== Textauszug

Schlösser, Landhäuser und drum herum schöne Gartenarchitektur – für das UNESCO-Welterbe Gartenreich Dessau-Wörlitz sollte man viel Zeit und Muße zum Genießen mitbringen.
„Wörlitz hat im 18. Jahrhundert eine große Strahlkraft gehabt“, sagt Uwe Quilitzsch. Der Experte von der Abteilung Schlösser und Sammlungen der Kulturstiftung Dessau führt uns gerade durch das Schloss Wörlitz, den Paradebau des Klassizismus in Sachsen-Anhalt. Weil Fürst Leopold III. Friedrich Franz von Anhalt-Dessau extrem an der Moderne und Aufklärung interessiert war, ließ er das Schloss in den Jahren 1769 bis 1773 bauen. Und in einer damals einmaligen „Landesverschönerung“ von einem großen Englischen Landschaftspark umgeben (den wir später sehen werden). Das war neu und, ja, tatsächlich fast revolutionär: „Wörlitz im 18 Jahrhundert ist vergleichbar mit dem Dessauer Bauhaus im 20. Jahrhundert“, bring es Uwe Quilitzsch plakativ auf den Punkt.
Reiseerinnerungen im Schloss Wörlitz
Fürst Franz, wie er kurz nur genannt wurde und bis heute wird, war fasziniert von der Kunst der Antike. Und vor allem von England. Dorthin reiste er mehrfach als junger Mann und lernte so Englische Landschaftsgärten kennen. Die gab es zu der Zeit in Europa noch nicht, dort war in den Parks alles geordent, die Natur der Regelhaftigkeit der Gestaltung unterworfen: Barock. Der Fürst bereiste damals auch Italien und die Schweiz. Und von diesen Reisen und seiner Sehnsucht nach fernen Ländern und Kulturen erzählt nun jeder einzelne Raum im Schloss.
Kaum drinnen, direkt neben dem Eingang, wird direkt klar, worum es in dem von Architekten und Aufklärungs-Vorreiter Friedrich Wilhelm Freiherr von Erdmannsdorff gebauten Schloss Wörlitz geht: In einer Rotunde steht ein Abguss von Apoll, dem Gott der Aufklärung. Im Mittelpunkt steht hier, architektonisch umgesetzt, die Abkehr vom Alten, die Aufbruch in eine neue Welt oder, wie Kant es auf den Punkt brachte, der „Ausgang des Menschen aus seiner selbstverschuldeten Unmündigkeit.“
Wedgwood-Karamik als fürstlicher Lifestyle
Überall erzählen auch die Dateils eine Geschichte. In vielen Räumen findet sich etwa kostbare Wedgwood-Keramik. Die luxuriöse Kunst-Keramik aus dem englischen Staffordshire war damals eine ganz neue, moderne Art, Gefäße herzustellen. Fürst Franz und Fürstin Louise nutzten ihr Wedgwood-Teeservice für Teestunden und machten die Keramik damit in Deutschland bekannt und begehrt. Und falls einen danach die Müdigkeit übermannte – im Saal gibt es ein Wandklappbett und Stühle mit grünem Seidendamast. Kleine ironische Seitenhiebe fehlen auch nicht: In der Bibliothek hängen genau 99 Porträts wichtiger Zeitgenossen von Fürst Franz. Aber einer fehlt: Goethe. Franz soll dazu gesagt haben: „Goethe ist mir zu höfisch. Man kann sich mit ihm nicht über England unterhalten.“
Und immer wieder geht es im Schloss Wörlitz im China. Da sind Drachen an die Decke eines Raums gemalt, chinesische Statuen stehen an den Wänden als Dekoration. Das Land und seine Kultur faszinierten Fürst Franz ganz besonders, erzählt Uwe Quilitizsch, die damals modernste Kultur, das feine Porzellan, die Seide. Diese Fernost-Faszination ist wirklich überall im Schloss zu spüren.

====

(Aufgabe 1): In welchen Jahren wurde Schloss Wörlitz laut dem Textauszug über das Schloss erbaut?
(Aufgabe 2): Führen Sie den Textauszug über Schloss Wörlitz nach seinem letzten Satz fort.

== Auszüge der Einträge

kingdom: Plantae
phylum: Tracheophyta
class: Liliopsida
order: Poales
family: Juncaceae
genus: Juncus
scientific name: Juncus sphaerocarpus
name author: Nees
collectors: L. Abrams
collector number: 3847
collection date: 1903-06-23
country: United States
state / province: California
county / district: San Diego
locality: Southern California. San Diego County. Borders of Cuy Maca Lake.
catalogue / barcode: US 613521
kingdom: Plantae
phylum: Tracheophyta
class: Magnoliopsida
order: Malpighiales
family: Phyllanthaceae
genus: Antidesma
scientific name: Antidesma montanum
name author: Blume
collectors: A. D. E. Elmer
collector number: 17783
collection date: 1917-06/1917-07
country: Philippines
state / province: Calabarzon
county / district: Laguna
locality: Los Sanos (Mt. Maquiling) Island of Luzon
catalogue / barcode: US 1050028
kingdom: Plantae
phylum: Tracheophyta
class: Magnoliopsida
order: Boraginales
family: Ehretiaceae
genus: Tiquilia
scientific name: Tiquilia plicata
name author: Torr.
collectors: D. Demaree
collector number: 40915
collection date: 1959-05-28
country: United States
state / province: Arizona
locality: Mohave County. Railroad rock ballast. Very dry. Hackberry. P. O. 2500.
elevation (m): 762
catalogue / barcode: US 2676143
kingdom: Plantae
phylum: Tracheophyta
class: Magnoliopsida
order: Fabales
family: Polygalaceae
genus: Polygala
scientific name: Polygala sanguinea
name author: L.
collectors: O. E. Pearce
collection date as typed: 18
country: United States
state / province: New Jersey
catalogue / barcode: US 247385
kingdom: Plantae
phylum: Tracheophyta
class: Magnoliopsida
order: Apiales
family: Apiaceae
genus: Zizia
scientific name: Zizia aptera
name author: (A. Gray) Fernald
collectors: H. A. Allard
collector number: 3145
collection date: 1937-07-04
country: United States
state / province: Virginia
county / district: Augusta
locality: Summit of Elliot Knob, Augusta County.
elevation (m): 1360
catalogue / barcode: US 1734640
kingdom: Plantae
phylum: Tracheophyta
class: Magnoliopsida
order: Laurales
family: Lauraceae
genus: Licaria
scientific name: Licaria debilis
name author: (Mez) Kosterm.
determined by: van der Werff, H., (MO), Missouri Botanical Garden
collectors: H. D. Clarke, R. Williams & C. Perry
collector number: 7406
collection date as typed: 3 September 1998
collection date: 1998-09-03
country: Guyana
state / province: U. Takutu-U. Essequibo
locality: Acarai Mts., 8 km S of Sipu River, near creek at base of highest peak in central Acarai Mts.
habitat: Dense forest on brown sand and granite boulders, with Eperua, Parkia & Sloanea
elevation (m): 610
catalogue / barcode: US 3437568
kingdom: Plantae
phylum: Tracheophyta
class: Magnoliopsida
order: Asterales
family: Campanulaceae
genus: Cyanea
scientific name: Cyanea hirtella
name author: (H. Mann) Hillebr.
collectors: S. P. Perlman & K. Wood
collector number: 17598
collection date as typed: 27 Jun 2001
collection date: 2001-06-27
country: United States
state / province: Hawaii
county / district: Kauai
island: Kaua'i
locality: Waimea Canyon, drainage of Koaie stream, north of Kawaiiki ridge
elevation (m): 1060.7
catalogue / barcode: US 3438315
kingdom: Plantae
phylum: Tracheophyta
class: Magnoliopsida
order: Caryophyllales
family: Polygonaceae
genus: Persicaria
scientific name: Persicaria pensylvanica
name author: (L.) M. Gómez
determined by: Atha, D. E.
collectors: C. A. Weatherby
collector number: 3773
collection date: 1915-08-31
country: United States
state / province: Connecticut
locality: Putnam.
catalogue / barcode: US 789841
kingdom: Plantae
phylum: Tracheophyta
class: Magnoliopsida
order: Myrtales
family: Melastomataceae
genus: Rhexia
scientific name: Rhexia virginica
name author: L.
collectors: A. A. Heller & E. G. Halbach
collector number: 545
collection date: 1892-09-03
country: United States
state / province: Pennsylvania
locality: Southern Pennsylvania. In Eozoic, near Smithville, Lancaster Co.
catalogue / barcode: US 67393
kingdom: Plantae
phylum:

====

(Antwort 1): In den Jahren 1769 bis 1773.

(Antwort 2):
Garten der Aufklärung: Park Wörlitz
Nach dem Schlossrundgang geht es ins Freie. Denn der eigentliche Star hier ist der riesige Park. Im Jahr 1764 begann man, in Wörlitz den ersten Englischen Landschaftsgarten Deutschlands zu gestalten, von Beginn an bis heute kann er kostenlos besucht werden. „Im Gartenreich haben wir immer die Verbindung des Nützlichen mit dem Schönen“, erklärt Uwe Quilitzsch.
Wie aber kam es zu dem heutigen Gartenreich Dessau-Wörlitz? Nach dem 30-jährigen Krieg und danach war hier weitläufig ausgestorbenes Land. Und Fürst Franz gab seiner Bevölkerung Arbeit, indem er sie den weitläufigen Garten anlegen ließ und ihnen landwirtschaftliche Flächen überließ. UNESCO geschützt ist deswegen nicht nur der Landschaftspark, in dem wir stehen. Zum Welterbe Gartenreich Dessau-Wörlitz gehört die ganze Landschaft, auch die Dörfer und Felder drumherum und weitere Schlösser und Parks in der Umgebung. denn nur zusammen ergeben sie dieses einmalige, durchdacht komponierte Landschaftsbild.
All gardening is landscape painting
Der Park Wörlitz, den Landschaftspark und Garten der Aufklärung, lässt sich mit viel Zeit hervorragend schlendernd entdecken. Dann tauchen immer wieder neue Landschaftsansichten auf, die wie Gemälde anmuten. Und genau das ist, so zufällig es erscheint, Absicht. Immer wieder tun sich überraschend Sichtachsen auf, ganze 370 davon sollen es im Wörlitzer Garten sein.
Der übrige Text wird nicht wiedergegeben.